Backstory
From the earliest days of the Soviet state, Lenin recognized the power of cinema’s images to polemicize for a populace comprised largely of peasants and the functionally illiterate. This far-reaching collection spans the earliest days of the state in the 1920s until the beginning of the end in the early 80s.
Feature
Separated into four discs with appropriately exclamatory titles — American Imperialists, Fascist Barbarians, Capitalist Sharks and Onward to the Shining Future: Communism — the collection features the widest possible range of styles to express the narrowest of ideas.
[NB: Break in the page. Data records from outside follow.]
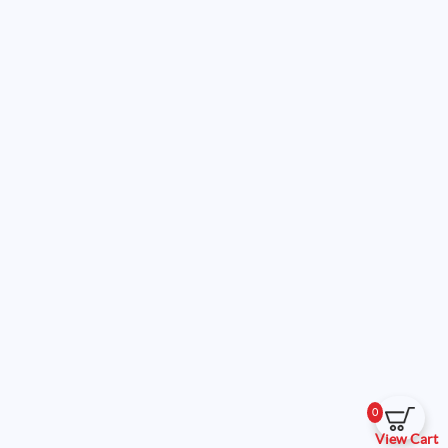
0
View Cart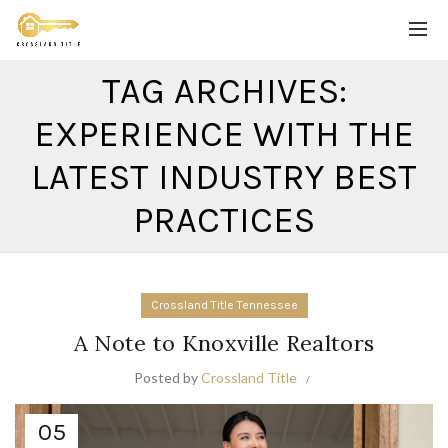
TAG ARCHIVES:
EXPERIENCE WITH THE
LATEST INDUSTRY BEST
PRACTICES
Crossland Title Tennessee
A Note to Knoxville Realtors
Posted by
Crossland Title
05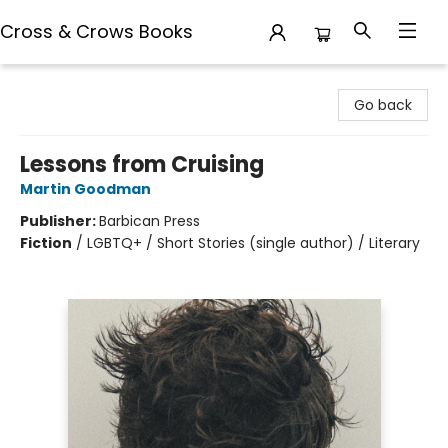
Cross & Crows Books
Cross & Crows Books
Go back
Lessons from Cruising
Martin Goodman
Publisher:
Barbican Press
Fiction
/
LGBTQ+ / Short Stories (single author) / Literary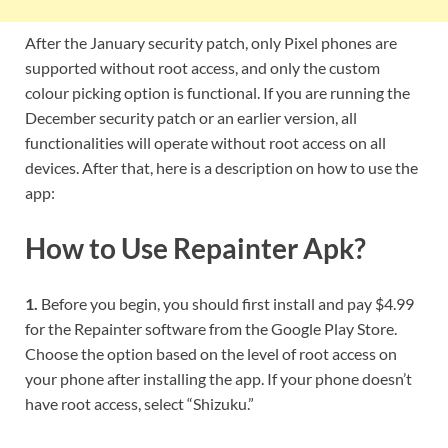
After the January security patch, only Pixel phones are
supported without root access, and only the custom
colour picking option is functional. If you are running the
December security patch or an earlier version, all
functionalities will operate without root access on all
devices. After that, here is a description on how to use the
app:
How to Use Repainter Apk?
1.
Before you begin, you should first install and pay $4.99
for the Repainter software from the Google Play Store.
Choose the option based on the level of root access on
your phone after installing the app. If your phone doesn’t
have root access, select “Shizuku.”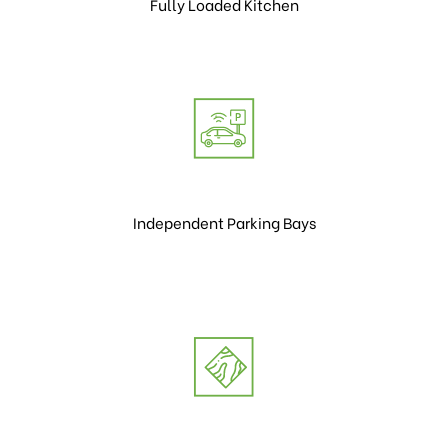
Fully Loaded Kitchen
Independent Parking Bays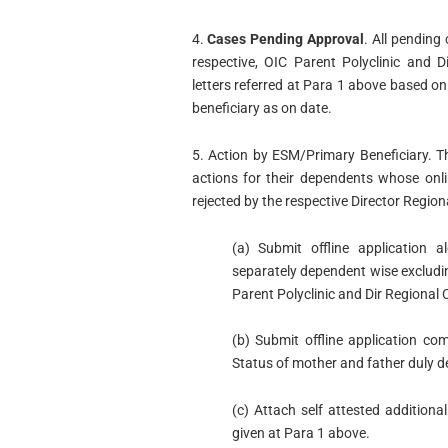
4.
Cases Pending Approval
. All pending
respective, OIC Parent Polyclinic and 
letters referred at Para 1 above based 
beneficiary as on date.
5. Action by ESM/Primary Beneficiary. T
actions for their dependents whose onli
rejected by the respective Director Region
(a) Submit offline application 
separately dependent wise exclud
Parent Polyclinic and Dir Regional 
(b) Submit offline application co
Status of mother and father duly d
(c) Attach self attested additiona
given at Para 1 above.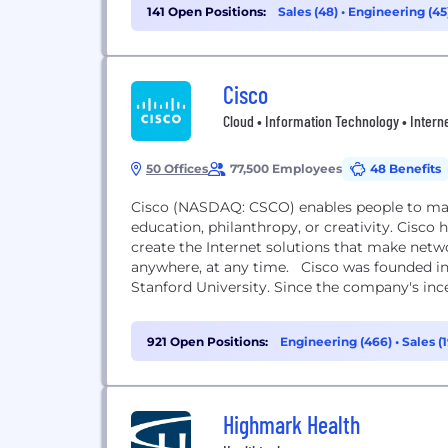
141 Open Positions:
Sales (48)
•
Engineering (45
Management (7)
Cisco
Cloud • Information Technology • Interne
50 Offices
77,500 Employees
48 Benefits
Cisco (NASDAQ: CSCO) enables people to mak
education, philanthropy, or creativity. Cisco 
create the Internet solutions that make netw
anywhere, at any time. Cisco was founded in
Stanford University. Since the company's incep
921 Open Positions:
Engineering (466)
•
Sales (
(38)
Highmark Health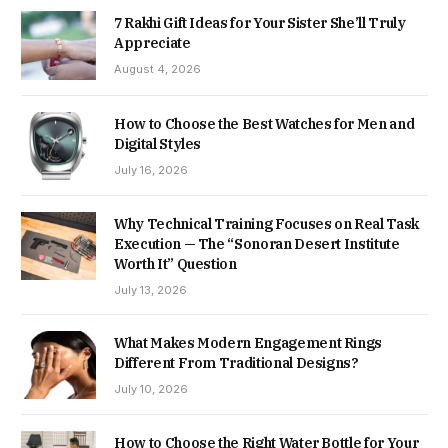
7 Rakhi Gift Ideas for Your Sister She’ll Truly
Appreciate
August 4, 2026
How to Choose the Best Watches for Men and
Digital Styles
July 16, 2026
Why Technical Training Focuses on Real Task
Execution — The “Sonoran Desert Institute
Worth It” Question
July 13, 2026
What Makes Modern Engagement Rings
Different From Traditional Designs?
July 10, 2026
How to Choose the Right Water Bottle for Your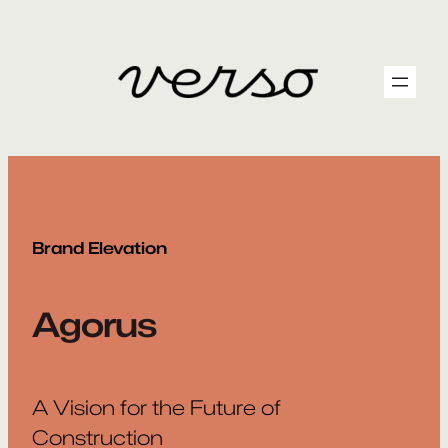
Skip
to
content
Brand Elevation
Agorus
A Vision for the Future of
Construction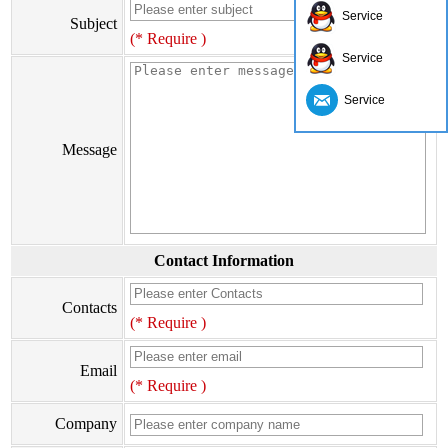
Service
Subject
(* Require )
Service
Service
Message
Contact Information
Contacts
(* Require )
Email
(* Require )
Company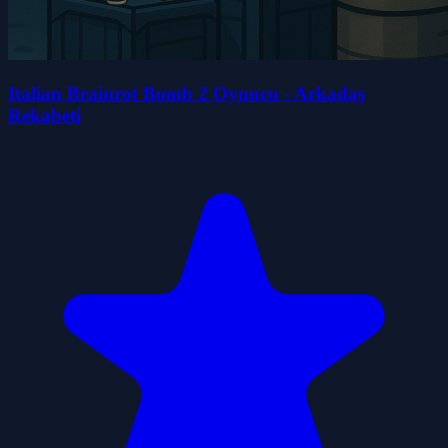
Italian Brainrot Bomb 2 Oyuncu - Arkadaş
Rekabeti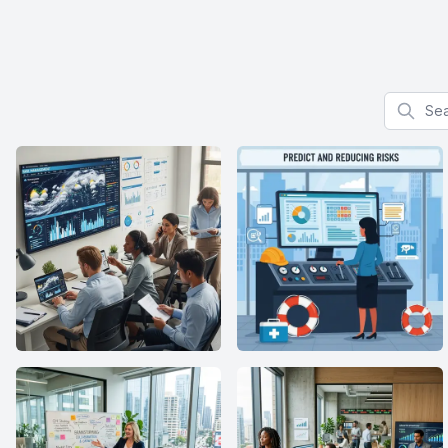
Search f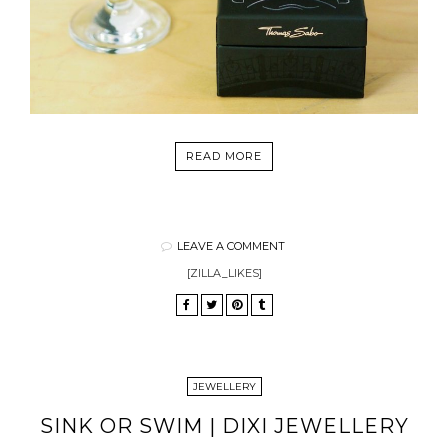
READ MORE
LEAVE A COMMENT
[ZILLA_LIKES]
JEWELLERY
SINK OR SWIM | DIXI JEWELLERY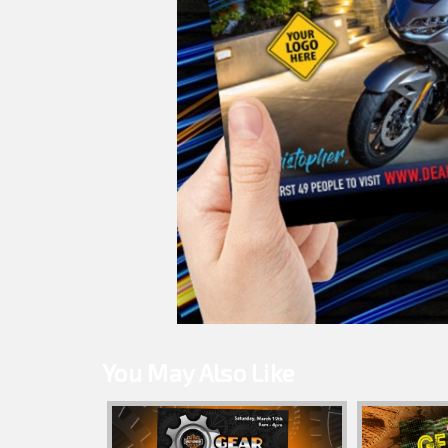
You May Also Like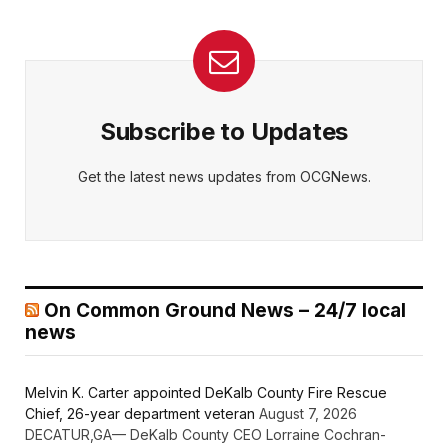
Subscribe to Updates
Get the latest news updates from OCGNews.
On Common Ground News – 24/7 local
news
Melvin K. Carter appointed DeKalb County Fire Rescue
Chief, 26-year department veteran
August 7, 2026
DECATUR,GA— DeKalb County CEO Lorraine Cochran-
Least interesting is perhaps Barbarians, confining itself largely to the struggle against the Nazi invasion, and as such features the dozens of metaphorical ways to skin a cat (the cat being in this case of course Hitler). The depth of the indictment against American decadence is far more impressive (and let’s face it, convincing.) Its j’accuse covers segregation, economic disparity and American imperalist aggression in Vietnam, the latter rendered with savage poetry. Shooting Range (1978) is a psychedelic masterpiece. The other discs are mostly predictable odes to Mother Russia, which remain stilted politically, but achieve a sublime beauty artistically.
Extras
Brief overview doc and contextualizing booklet.
Verdict
An indispensable articulation of Cold War political fault lines.